We present a rare case of crystalglobulinemia causing cutaneous vasculopathy and acute nephropathy in a 66‐year‐old female kidney transplant recipient. The patient presented with acute kidney injury (AKI), volume overload, anuria, retiform purpura, and blue‐black necrosis of her toes. She received a living kidney transplant 7 months earlier with baseline creatinine of 0.6 mg/dl. Transplant kidney biopsy showed massive pseudo‐thrombi filling glomerular capillary lumina. Electron microscopy of thrombi revealed an ultrastructural crystalline pattern of linear and curvilinear bundles with ladder‐like periodicity typical of crystalglobulin‐induced nephropathy. Similar crystalline pseudo‐thrombi were detected ultrastructurally in a skin biopsy specimen, indicating systemic involvement. She required several sessions of hemodialysis. Plasmapheresis was initiated to decrease the number of circulating crystalglobulins.
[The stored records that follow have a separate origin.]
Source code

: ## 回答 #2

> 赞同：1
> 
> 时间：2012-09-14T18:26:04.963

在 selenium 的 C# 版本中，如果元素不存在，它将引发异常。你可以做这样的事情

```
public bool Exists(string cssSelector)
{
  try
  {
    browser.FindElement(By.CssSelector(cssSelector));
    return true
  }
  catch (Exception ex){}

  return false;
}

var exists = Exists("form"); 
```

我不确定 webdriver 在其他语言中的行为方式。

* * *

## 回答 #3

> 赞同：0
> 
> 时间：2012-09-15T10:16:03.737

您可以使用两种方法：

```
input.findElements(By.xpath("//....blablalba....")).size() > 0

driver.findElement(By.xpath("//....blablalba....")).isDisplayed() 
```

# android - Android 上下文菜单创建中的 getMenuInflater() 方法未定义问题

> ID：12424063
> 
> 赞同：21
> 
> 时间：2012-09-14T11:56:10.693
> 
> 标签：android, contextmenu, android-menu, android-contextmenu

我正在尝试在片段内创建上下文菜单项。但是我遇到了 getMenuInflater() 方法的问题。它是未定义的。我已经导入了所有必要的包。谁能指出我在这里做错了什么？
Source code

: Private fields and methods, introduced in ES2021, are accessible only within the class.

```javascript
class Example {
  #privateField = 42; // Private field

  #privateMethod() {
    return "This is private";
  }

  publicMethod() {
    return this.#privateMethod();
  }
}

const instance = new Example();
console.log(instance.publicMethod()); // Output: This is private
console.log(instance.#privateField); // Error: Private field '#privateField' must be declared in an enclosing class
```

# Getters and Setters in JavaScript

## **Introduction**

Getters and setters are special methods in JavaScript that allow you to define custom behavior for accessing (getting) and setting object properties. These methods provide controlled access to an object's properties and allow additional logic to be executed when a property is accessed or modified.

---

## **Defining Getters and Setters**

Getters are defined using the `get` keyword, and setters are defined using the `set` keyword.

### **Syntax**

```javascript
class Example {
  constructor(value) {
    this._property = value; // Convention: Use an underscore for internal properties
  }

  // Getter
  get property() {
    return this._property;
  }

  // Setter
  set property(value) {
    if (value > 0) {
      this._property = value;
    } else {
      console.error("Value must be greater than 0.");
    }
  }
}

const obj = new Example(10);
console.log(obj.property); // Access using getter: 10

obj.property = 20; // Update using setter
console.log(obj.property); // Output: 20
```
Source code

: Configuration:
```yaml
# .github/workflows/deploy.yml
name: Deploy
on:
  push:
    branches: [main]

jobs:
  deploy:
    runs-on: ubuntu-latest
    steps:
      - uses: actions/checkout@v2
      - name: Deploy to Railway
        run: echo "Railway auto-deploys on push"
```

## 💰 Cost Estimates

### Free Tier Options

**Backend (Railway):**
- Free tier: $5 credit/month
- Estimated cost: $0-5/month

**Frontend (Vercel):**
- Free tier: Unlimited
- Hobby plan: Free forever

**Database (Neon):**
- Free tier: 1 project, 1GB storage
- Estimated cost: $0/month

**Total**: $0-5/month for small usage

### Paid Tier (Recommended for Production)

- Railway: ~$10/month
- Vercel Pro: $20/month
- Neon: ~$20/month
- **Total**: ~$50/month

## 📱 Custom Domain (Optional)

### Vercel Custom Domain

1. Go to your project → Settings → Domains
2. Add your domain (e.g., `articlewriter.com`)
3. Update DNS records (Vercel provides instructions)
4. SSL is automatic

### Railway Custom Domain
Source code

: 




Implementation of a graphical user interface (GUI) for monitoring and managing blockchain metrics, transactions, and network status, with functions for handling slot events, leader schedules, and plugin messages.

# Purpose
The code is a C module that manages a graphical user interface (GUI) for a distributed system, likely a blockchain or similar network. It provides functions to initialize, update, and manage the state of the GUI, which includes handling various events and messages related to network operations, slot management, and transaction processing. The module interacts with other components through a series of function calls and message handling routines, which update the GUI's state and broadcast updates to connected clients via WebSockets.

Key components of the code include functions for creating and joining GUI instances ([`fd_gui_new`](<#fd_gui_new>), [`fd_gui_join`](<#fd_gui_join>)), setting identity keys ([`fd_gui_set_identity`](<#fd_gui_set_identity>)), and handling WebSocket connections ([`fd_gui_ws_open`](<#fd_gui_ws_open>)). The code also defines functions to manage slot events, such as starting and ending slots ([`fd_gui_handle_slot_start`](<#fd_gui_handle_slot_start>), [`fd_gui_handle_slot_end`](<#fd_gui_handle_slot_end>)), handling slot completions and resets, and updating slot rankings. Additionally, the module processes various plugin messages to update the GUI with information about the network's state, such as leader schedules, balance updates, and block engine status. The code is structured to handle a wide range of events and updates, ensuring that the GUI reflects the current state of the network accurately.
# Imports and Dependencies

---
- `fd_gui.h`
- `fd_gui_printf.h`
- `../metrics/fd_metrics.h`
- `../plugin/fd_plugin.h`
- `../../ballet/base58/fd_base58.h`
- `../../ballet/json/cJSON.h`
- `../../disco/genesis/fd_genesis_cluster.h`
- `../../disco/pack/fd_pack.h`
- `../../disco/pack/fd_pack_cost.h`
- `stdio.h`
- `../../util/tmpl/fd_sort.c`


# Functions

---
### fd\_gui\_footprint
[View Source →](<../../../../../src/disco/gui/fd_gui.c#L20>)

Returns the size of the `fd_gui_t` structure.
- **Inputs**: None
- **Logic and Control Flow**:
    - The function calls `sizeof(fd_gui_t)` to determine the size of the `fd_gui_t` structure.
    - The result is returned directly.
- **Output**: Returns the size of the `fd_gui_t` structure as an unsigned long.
In order to treat the underlying paraproteinemia, the patient was started on bortezomib and dexamethasone. After treatment with five cycles of bortezomib, the patient's free kappa to lambda ratio improved to 2.35 from 5.52. Acute kidney injury (AKI) and the cutaneous vasculopathy gradually improved with treatment. This is an extremely rare occurrence of crystalglobulin in a living kidney transplant recipient. Crystalglobulinemia caused by plasma cell dyscrasias can lead to acute kidney injury and skin manifestations in a kidney transplant recipient.